● **PROBLEM REQUIREMENTS**: In the records below, find each line containing the word "station" and copy it.

___ GIVEN RECORDS

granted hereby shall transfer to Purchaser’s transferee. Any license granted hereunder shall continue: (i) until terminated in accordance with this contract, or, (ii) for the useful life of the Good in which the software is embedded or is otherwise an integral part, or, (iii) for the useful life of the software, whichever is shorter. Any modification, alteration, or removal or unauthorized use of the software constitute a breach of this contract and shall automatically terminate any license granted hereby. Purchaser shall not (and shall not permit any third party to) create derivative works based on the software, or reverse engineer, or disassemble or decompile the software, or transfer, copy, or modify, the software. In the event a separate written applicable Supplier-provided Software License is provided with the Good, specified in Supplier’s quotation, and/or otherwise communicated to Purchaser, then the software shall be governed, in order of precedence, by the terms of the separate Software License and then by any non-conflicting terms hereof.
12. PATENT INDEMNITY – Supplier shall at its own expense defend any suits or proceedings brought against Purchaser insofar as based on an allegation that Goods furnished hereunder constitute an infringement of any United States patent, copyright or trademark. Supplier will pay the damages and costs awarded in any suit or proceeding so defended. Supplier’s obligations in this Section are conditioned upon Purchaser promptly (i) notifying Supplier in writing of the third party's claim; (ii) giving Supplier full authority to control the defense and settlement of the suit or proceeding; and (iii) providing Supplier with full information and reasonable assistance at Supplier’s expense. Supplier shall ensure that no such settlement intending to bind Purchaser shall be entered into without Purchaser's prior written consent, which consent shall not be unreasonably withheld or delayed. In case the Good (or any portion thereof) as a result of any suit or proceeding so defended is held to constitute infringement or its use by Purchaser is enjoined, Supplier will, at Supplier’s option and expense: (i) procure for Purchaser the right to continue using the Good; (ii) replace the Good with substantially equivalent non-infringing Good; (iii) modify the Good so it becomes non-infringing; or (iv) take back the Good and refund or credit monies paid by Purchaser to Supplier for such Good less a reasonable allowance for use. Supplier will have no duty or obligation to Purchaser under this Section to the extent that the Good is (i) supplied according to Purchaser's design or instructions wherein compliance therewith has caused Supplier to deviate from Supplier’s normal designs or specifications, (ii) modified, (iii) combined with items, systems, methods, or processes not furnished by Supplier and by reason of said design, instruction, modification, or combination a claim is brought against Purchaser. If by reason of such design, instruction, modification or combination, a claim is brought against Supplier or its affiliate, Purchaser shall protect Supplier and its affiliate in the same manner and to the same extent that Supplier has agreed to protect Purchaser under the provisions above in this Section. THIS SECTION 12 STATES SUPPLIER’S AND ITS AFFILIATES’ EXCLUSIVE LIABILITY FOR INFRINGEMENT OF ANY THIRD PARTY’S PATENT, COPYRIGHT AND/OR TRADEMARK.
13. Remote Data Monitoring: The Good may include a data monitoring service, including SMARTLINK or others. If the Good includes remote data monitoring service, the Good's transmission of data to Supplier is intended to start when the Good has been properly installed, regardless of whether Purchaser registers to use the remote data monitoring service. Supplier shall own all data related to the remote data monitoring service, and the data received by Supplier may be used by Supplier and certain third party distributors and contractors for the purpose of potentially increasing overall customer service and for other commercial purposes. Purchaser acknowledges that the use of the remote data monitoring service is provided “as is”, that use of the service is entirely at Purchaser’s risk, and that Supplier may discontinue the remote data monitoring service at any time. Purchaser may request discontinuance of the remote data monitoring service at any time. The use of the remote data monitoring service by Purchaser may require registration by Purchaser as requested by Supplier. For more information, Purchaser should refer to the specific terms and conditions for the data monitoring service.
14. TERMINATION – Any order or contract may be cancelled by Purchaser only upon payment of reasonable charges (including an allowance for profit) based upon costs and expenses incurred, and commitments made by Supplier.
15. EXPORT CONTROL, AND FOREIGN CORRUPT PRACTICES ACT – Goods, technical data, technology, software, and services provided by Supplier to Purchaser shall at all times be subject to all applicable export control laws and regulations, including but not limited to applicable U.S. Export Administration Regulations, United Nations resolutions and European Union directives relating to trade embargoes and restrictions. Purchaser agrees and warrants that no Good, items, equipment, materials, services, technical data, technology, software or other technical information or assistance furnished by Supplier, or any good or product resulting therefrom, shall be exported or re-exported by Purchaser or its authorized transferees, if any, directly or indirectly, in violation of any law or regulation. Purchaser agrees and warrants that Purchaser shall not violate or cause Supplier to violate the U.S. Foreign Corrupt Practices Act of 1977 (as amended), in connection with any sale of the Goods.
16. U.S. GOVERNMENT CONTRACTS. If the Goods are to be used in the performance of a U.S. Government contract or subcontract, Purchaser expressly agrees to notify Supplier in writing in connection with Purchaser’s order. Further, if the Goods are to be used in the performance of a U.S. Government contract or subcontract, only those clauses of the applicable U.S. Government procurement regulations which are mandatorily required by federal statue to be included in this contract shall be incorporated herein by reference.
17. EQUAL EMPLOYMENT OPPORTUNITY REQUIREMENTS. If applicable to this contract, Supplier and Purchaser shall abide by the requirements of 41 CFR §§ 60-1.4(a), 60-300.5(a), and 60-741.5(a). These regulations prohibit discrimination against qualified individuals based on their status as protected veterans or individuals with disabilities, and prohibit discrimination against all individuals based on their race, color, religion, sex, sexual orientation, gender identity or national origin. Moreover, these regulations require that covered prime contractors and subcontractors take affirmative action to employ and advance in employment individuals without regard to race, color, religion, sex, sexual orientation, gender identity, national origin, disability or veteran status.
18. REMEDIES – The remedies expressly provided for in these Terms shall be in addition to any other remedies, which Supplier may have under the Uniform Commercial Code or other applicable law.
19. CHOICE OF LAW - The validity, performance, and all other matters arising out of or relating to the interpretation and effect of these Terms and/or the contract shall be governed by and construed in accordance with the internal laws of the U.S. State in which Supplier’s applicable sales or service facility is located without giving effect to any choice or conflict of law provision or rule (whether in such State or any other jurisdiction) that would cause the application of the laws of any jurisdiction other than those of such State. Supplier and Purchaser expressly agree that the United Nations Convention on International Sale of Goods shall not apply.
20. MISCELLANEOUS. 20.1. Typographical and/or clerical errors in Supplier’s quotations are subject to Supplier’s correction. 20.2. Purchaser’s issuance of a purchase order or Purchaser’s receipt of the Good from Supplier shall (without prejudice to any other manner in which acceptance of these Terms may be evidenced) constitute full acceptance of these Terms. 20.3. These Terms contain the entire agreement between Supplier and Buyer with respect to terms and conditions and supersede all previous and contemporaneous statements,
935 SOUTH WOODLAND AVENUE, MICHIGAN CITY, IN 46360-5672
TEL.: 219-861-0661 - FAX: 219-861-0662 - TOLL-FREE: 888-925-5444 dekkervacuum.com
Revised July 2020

______
___ GIVEN RECORDS

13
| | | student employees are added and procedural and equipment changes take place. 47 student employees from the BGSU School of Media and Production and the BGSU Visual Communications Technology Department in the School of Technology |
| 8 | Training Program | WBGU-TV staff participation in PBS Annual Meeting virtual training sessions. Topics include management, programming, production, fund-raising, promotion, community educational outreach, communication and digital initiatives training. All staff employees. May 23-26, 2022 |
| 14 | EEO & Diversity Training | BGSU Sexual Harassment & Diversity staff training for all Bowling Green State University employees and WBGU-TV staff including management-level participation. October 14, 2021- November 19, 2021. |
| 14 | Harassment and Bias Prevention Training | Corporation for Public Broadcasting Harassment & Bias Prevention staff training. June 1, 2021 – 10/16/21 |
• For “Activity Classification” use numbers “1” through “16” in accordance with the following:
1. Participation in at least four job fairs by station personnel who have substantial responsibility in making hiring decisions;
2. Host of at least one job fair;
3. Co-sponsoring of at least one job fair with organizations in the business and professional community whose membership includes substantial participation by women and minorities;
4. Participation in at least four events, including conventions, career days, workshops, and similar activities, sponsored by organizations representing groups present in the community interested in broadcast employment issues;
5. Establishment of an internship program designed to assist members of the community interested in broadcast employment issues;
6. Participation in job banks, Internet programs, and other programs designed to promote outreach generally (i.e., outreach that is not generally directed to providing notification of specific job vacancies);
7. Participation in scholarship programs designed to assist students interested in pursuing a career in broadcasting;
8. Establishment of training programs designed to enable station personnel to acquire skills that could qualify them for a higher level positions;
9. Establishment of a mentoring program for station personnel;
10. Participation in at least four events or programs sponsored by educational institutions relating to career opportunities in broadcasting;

______
___ GIVEN RECORDS

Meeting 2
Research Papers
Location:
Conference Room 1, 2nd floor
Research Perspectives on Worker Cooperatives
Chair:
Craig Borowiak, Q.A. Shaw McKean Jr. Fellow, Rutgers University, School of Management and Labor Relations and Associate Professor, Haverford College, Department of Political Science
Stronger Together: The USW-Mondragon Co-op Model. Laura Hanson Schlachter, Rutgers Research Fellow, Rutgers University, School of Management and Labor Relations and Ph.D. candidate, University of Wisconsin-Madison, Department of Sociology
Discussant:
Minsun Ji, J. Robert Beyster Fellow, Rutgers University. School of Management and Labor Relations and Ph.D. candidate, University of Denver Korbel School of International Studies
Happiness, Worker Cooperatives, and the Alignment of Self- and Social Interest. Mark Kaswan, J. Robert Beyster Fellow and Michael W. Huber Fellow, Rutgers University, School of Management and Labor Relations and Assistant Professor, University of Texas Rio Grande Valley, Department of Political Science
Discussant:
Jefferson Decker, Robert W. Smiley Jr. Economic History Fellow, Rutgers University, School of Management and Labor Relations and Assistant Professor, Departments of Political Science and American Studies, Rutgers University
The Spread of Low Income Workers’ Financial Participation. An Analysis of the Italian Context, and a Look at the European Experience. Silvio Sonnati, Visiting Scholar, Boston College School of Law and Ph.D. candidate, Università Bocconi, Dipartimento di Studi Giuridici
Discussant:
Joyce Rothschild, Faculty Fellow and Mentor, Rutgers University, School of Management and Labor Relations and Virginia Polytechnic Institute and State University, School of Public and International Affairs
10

______

● **SOLVED EXERCISE**:
1. Participation in at least four job fairs by station personnel who have substantial responsibility in making hiring decisions;
8. Establishment of training programs designed to enable station personnel to acquire skills that could qualify them for a higher level positions;
9. Establishment of a mentoring program for station personnel;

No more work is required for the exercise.